Holiday feasts are all about the roast, and this holiday is no exception. With special guest Heather Dubrow to take him over the top, Fabio and his prime rib are here to spoil you.
- Secrets to buying prime rib: Call your butcher ahead of time!
- A succulent, tender and flavorful prime rib roast will make your dinner guests feel extra special. There's nothing better than a slow-roasted Prime Rib that is beautifully marbled, hand-trimmed and perfectly aged. Particularly if the Prime Rib Roast is certified USDA Prime.
- Bigger roasts are better. Larger roasts are more forgiving…and give more leftovers. When considering weight, assume one pound of prime rib (raw) per person.
- The finish line matters with roasts! Rest it for about 15 minutes, to let flavorful juices redistribute throughout the roast. Cut against the grain to avoid chewy meat.
Recipe by Fabio Viviani
Yield: 8-10 servings
9-10 lb prime standing beef roast
1 tbsp kosher salt
1 tbsp fresh ground pepper
¼ cup extra virgin olive oil
2 tbsp. minced fresh thyme
5 garlic cloves, minced
1 tbsp unsalted butter
1 tbsp flour
1/4 cup dry white wine
Preheat oven to 500°.
Arrange roast on a rack in a roasting pan, fatty side up.
In a medium bowl, combine olive oil, salt, pepper, thyme and garlic.
Rub the mixture all over the prime rib to evenly coat.
Bake the roast for 25 minutes at 500°, then lower oven to 325°.
Continue to cook the roast at 325° for additional hour, or until the internal temperature reaches 145°.
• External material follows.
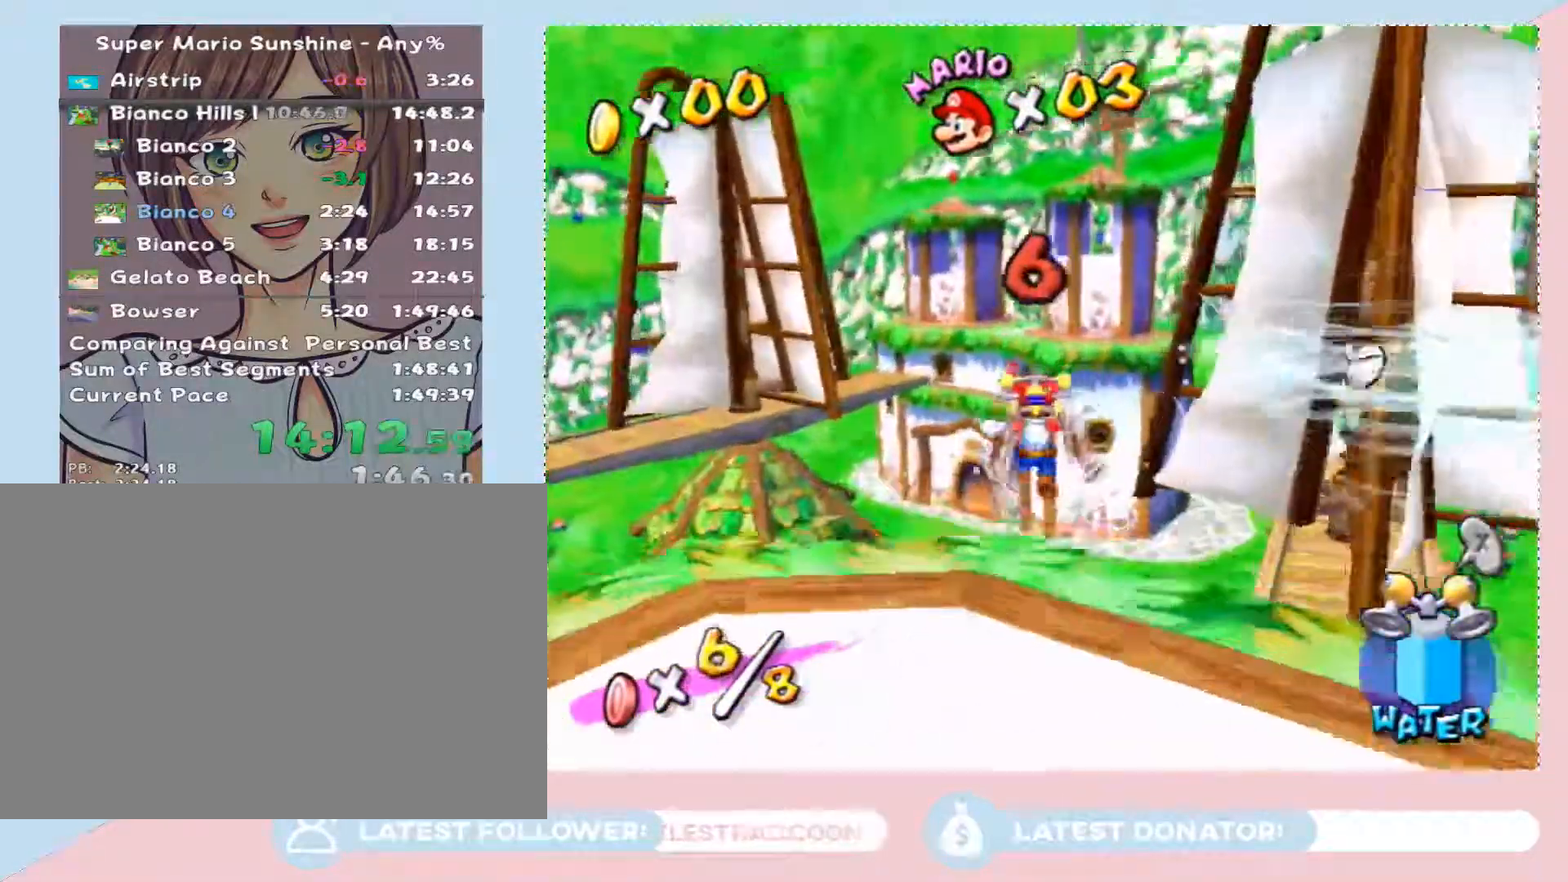
{"buttons": ["R1"], "left_stick": "up", "right_stick": "center", "events": [[233, "left_stick", "up"], [267, "R1", "down"]]}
Allow the beef to rest for at least 15 minutes, before transferring roast to a carving board. Remove the roasting rack as well.
Place the roasting pan on the stovetop, over medium-high heat.
Add butter to the pan juices and whisk to melt and incorporate.
Add flour to the melted butter to make a roux, whisking to combine.
Add white wine, continuing to whisk until a slightly thickened sauce is formed.
Remove from heat and pour the sauce into a serving pitcher or gravy boat.
Cut the prime rib into desired slices and place on a platter.
Pour sauce over the meat to serve.
For remaining meat, cut into manageable portions and freeze for later use.